Material provided Start Marker
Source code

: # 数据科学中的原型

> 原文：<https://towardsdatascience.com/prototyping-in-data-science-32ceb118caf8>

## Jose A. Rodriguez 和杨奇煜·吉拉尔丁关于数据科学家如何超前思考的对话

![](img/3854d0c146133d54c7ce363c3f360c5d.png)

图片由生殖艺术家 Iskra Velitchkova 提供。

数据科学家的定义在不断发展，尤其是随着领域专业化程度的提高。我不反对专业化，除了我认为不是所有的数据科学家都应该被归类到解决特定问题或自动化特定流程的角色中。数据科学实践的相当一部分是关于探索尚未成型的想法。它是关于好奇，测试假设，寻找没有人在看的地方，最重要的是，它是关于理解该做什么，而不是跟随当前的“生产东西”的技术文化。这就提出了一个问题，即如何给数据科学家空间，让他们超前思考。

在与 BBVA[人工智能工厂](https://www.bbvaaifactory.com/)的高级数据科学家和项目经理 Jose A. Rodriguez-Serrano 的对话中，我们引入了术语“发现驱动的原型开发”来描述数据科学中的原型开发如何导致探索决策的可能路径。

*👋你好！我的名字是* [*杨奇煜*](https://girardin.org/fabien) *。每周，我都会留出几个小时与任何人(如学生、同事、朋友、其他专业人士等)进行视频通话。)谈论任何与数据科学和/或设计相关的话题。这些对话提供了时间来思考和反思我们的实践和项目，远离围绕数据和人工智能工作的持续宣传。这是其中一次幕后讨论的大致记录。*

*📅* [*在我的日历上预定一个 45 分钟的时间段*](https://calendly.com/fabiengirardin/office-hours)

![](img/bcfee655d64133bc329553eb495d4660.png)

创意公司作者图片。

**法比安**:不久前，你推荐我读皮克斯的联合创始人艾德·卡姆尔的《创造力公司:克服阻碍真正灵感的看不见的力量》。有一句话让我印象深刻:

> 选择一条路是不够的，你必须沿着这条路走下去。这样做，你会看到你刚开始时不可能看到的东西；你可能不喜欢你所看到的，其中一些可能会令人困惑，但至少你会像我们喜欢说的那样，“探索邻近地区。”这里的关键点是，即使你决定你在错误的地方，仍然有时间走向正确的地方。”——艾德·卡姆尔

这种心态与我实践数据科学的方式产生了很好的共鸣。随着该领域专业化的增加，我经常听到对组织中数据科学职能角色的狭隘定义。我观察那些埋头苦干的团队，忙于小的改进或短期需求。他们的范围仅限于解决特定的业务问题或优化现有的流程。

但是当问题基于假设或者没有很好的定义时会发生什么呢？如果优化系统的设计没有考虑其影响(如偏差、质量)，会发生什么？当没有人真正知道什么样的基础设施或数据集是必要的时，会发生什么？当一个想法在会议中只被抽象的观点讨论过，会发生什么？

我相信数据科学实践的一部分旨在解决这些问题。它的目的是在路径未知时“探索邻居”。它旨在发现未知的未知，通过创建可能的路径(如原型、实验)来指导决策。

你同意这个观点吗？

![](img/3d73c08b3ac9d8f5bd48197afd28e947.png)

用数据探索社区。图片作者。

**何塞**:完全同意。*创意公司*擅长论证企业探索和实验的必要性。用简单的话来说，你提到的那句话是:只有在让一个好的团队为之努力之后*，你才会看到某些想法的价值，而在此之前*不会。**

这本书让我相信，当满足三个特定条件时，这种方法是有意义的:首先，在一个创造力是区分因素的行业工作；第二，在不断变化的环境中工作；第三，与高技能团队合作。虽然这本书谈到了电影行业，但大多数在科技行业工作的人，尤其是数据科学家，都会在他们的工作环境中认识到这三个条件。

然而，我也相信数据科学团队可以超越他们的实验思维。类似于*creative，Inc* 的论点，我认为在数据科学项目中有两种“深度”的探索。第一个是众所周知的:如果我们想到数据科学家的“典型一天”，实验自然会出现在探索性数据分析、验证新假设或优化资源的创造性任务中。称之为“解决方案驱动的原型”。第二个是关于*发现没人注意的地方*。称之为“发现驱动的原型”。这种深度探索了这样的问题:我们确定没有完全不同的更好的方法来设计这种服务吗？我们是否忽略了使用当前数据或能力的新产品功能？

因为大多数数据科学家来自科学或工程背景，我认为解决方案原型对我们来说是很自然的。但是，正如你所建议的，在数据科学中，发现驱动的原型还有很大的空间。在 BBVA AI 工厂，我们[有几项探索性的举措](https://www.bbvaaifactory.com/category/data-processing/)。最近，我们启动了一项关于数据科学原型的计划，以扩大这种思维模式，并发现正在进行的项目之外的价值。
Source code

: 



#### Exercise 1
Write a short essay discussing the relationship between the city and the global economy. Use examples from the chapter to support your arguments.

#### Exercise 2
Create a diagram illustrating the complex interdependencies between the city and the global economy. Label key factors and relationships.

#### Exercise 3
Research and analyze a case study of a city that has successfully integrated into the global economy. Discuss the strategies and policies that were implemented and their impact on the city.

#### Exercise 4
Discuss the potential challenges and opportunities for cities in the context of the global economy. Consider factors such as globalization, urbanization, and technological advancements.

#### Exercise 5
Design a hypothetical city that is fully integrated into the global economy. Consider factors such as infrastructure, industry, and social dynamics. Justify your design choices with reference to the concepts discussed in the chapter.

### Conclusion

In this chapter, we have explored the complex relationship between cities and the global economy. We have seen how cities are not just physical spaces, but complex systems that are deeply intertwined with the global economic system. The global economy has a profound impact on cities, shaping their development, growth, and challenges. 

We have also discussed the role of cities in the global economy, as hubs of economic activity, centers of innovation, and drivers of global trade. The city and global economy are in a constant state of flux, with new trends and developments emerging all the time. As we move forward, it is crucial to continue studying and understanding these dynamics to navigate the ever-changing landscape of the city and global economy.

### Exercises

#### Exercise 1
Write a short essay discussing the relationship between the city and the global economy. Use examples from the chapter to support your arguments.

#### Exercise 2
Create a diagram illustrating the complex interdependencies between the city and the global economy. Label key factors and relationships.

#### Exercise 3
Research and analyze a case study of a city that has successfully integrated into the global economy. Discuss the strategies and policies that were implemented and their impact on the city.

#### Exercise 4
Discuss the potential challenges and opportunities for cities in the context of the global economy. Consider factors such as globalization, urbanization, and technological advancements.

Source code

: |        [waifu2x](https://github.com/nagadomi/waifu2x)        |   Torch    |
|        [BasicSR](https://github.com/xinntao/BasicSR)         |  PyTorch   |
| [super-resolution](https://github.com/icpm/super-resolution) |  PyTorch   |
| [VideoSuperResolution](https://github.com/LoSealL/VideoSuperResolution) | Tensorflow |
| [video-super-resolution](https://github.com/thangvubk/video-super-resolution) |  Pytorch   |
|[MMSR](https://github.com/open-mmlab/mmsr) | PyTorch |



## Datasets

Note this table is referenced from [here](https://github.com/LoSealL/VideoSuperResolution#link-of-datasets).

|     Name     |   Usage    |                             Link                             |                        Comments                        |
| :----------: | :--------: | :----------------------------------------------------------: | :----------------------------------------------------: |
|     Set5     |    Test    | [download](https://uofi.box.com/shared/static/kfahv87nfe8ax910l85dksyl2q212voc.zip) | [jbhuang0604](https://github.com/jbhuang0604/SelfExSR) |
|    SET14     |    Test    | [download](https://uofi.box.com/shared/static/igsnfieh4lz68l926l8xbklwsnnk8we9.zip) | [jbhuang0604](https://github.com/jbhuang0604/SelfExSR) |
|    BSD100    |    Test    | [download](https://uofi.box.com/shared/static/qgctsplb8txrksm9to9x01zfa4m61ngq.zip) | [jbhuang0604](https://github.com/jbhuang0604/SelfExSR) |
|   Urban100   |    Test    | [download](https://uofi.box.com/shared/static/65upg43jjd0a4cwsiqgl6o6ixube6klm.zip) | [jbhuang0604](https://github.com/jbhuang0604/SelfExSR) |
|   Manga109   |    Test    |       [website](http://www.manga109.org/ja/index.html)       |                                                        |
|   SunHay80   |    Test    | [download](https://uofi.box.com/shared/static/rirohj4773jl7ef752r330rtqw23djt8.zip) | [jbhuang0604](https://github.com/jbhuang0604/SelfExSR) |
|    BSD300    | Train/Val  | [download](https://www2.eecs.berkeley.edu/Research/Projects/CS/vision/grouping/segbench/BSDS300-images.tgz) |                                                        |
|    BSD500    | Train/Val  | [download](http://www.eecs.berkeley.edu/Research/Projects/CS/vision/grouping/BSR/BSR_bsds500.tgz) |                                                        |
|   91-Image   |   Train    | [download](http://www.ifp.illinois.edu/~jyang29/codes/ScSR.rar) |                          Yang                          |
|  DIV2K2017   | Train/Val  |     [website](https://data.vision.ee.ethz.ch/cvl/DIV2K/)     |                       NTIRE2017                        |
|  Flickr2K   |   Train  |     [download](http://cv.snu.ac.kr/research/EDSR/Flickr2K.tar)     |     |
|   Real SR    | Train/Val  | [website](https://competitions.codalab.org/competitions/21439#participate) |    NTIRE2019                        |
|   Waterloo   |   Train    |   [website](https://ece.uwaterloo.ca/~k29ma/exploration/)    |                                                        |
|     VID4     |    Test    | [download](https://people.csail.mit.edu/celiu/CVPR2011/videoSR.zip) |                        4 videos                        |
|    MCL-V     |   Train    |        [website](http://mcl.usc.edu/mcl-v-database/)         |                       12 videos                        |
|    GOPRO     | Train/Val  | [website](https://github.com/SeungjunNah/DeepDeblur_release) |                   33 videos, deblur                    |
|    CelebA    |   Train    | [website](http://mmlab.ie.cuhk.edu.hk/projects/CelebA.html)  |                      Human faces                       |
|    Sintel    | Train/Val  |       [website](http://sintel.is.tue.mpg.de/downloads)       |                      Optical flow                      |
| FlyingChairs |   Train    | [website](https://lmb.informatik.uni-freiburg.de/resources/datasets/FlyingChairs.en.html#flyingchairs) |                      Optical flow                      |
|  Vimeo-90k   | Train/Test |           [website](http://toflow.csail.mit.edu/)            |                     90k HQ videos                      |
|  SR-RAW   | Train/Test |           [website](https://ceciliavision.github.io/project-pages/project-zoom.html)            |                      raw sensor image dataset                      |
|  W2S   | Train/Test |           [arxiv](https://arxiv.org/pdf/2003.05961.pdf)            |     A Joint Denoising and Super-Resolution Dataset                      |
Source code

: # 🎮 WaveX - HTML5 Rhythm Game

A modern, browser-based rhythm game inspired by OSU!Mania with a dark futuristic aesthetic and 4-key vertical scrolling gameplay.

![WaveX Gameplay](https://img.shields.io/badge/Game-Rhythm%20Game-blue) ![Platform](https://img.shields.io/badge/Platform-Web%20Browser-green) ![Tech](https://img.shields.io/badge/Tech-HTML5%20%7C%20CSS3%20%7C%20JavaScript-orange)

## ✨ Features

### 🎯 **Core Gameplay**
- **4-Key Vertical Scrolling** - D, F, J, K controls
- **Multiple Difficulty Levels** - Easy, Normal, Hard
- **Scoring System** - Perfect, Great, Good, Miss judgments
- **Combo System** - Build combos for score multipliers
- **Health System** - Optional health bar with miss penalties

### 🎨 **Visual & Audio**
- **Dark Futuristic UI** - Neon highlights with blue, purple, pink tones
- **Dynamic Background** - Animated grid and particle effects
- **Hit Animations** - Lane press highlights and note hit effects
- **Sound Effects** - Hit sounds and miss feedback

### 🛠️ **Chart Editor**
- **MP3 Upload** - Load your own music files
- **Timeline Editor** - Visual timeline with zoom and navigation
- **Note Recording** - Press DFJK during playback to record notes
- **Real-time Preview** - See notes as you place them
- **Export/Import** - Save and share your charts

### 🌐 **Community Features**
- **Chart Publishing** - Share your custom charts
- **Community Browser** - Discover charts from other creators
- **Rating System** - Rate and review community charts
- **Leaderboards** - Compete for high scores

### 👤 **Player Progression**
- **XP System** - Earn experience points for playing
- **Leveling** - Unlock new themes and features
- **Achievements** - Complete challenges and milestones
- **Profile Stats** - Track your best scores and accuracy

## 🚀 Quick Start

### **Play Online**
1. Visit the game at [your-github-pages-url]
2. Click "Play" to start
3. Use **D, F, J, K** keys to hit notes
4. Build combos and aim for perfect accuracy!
Material provided End Marker
▸ **Task requirements**:
Output the first line of the entries above and every line after it, exactly as written, ending with the line that contains "图片由生殖艺术家 Iskra Velitchkova 提供。".

▸ **Result for this exercise**:
Source code

: # 数据科学中的原型

> 原文：<https://towardsdatascience.com/prototyping-in-data-science-32ceb118caf8>

## Jose A. Rodriguez 和杨奇煜·吉拉尔丁关于数据科学家如何超前思考的对话

![](img/3854d0c146133d54c7ce363c3f360c5d.png)

图片由生殖艺术家 Iskra Velitchkova 提供。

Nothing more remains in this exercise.